#### [Prompt A]
According to the blog post on reactive business, on what date is the next IBM PureChat?
#### [Prompt B]
Transcribe the stretch of the blog post on reactive business from "Oh yeah – ignore" through "hybrid cloud model.".
#### [Prompt C]
In the blog post on reactive business, why does the first comment argue for dropping the cloud in favor of dedicated infrastructure once a project is mature?

#### [Document segment]
- - -

I don’t mean businesses shouldn’t have a long term plan. Of course they should, but they also need to be more agile, more responsive to change, and more customer focused. Infrastructure is there to support customer requirements rather than other way around.

Anyway – the subtext here is my sponsor for this video series, IBM PureSystems, is building integrated hardware and software that will enable its clients to become more responsive to change. Traditionally IBM and its customers were a lot more comfortable with the status quo, but today software is eating the world and the future of business is reactive.

Oh yeah – ignore the date on the video above. Our next IBM PureChat is on December 4th. The show is a Google Hangout where we talk live about issues of the day in cloud. Below is a recent episode about Cloud Standards.

3 comments

  1. Being reactive makes sense in the initial stages of projects, and indeed that’s where cloud infrastructure makes sense as you build up a pattern and idea of how things will work. But once a project is mature you can properly understand what usage and traffic is normal, then the workload becomes very predictable. I’d argue that’s the point to drop the cloud and move to dedicated infrastructure because the cost is so much lower.

    There will always be some use cases where you need the flexibility, particularly with consumer services or computationally intensive jobs but this can still be met with a hybrid cloud model.

    1. David- i take your point, but the point being made is that their isn’t a “normal”. Tens of thousands of people went on marathon breaking bad binges in the last 24 hours before the new series. is that normal? I guess that your argument would be that these spikes could be predicted, and therefore capacity planned for, but increasingly these days business is bursty, and with digital, even more so.

      is Twitter usage during an election “normal”? Of course some workloads are fairly predictable,

  2. Being Reactive is necessary to deal with the effect of moving demand onto the web. The majority of SMEs are caught flatfooted after connecting a website to their businesses.

    Dynamic clusters of apps able to intermediate themselves for reactive biz are just starting to emerge.

- - -

#### [Exercise data]
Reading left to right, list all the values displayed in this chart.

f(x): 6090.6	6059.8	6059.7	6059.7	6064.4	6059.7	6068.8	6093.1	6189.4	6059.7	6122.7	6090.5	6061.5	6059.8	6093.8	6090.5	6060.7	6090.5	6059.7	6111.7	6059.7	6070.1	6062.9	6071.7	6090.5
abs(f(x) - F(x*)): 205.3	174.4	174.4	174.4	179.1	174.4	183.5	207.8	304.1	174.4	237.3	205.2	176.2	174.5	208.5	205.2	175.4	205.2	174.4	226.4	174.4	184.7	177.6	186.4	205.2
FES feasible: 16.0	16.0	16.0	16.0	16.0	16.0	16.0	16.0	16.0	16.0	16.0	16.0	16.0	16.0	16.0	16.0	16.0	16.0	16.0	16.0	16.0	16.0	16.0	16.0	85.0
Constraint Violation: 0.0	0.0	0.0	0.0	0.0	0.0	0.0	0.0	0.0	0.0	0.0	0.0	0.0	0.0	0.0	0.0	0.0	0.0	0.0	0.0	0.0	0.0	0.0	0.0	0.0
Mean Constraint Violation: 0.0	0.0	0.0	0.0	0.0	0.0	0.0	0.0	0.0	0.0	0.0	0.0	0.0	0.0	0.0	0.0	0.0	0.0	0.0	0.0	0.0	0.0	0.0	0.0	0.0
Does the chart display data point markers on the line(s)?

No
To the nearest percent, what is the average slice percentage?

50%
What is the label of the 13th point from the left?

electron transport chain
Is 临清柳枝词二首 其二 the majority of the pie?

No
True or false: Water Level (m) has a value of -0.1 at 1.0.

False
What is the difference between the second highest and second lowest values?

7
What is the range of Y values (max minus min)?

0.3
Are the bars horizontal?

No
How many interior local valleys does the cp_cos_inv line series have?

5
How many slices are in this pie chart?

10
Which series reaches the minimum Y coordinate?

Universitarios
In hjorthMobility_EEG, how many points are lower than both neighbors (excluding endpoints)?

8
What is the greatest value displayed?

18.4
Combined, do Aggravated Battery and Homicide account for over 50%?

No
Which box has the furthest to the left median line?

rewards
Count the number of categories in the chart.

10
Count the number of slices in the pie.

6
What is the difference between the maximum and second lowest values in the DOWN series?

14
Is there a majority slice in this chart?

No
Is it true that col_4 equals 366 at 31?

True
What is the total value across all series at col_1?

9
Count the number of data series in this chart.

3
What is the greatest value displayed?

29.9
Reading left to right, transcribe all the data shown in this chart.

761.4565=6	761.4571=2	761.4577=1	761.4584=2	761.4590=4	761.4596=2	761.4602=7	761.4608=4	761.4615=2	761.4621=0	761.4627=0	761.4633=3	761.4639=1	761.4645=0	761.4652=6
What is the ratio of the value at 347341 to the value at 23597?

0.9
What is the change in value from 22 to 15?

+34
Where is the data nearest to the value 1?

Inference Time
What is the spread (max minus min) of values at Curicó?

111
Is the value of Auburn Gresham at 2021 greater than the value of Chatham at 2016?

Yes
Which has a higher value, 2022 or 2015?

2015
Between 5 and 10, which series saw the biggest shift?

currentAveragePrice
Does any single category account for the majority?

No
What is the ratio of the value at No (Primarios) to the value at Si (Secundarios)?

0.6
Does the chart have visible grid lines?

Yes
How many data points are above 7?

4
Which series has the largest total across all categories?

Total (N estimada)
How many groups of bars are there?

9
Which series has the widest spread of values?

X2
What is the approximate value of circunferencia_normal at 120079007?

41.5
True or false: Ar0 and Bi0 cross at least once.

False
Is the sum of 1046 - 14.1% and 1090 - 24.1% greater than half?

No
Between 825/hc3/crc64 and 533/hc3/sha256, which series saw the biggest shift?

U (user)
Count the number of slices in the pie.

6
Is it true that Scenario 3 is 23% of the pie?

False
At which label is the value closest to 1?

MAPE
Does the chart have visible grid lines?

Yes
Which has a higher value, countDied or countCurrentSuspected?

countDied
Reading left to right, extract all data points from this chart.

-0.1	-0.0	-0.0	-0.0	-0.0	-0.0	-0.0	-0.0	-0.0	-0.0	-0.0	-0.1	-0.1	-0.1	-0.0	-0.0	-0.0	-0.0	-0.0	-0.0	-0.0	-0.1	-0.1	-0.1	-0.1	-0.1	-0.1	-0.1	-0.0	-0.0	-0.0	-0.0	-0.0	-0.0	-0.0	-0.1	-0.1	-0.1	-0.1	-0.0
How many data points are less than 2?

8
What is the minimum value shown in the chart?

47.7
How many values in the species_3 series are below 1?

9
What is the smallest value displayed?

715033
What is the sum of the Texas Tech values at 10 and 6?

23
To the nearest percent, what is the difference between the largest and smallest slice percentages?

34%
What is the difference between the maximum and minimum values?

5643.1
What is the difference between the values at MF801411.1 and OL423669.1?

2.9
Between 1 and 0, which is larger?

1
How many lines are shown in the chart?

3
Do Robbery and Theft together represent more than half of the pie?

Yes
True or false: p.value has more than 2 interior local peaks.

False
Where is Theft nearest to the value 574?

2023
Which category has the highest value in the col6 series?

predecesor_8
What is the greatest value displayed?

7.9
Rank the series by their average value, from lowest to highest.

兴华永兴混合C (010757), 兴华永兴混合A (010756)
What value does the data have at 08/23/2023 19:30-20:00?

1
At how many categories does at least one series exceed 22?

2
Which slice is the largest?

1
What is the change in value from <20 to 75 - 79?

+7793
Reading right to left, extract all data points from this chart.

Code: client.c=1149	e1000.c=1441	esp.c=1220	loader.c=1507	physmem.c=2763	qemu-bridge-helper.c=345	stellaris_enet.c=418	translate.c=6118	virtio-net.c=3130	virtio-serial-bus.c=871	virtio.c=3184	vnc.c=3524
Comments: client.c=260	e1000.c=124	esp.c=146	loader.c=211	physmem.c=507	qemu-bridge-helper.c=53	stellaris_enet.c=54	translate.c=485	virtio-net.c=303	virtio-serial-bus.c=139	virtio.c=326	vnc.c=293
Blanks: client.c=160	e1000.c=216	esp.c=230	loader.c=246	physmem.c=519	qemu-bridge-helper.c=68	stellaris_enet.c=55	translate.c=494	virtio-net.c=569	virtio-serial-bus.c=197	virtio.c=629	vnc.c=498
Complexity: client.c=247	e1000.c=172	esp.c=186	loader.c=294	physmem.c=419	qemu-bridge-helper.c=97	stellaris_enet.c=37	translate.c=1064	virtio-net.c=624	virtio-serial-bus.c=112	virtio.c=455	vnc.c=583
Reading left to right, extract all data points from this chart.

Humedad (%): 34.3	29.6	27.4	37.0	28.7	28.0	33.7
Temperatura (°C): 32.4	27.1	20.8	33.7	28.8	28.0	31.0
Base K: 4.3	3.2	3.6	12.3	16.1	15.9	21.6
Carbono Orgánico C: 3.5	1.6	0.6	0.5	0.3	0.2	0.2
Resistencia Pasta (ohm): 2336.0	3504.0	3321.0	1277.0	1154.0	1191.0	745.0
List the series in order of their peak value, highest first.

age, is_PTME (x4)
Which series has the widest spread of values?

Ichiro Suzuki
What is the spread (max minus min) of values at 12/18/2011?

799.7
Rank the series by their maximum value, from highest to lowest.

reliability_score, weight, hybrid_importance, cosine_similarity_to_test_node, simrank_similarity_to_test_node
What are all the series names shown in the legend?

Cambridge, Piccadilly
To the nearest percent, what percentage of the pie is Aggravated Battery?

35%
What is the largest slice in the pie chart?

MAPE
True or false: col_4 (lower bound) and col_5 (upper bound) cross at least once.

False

- - -

#### [Worked solution A]
December 4th.

#### [Worked solution B]
Oh yeah – ignore the date on the video above. Our next IBM PureChat is on December 4th. The show is a Google Hangout where we talk live about issues of the day in cloud. Below is a recent episode about Cloud Standards.

3 comments

  1. Being reactive makes sense in the initial stages of projects, and indeed that’s where cloud infrastructure makes sense as you build up a pattern and idea of how things will work. But once a project is mature you can properly understand what usage and traffic is normal, then the workload becomes very predictable. I’d argue that’s the point to drop the cloud and move to dedicated infrastructure because the cost is so much lower.

    There will always be some use cases where you need the flexibility, particularly with consumer services or computationally intensive jobs but this can still be met with a hybrid cloud model.

#### [Worked solution C]
Once a project is mature, normal usage and traffic are properly understood, so the workload becomes very predictable. At that point, dedicated infrastructure costs much less than the cloud.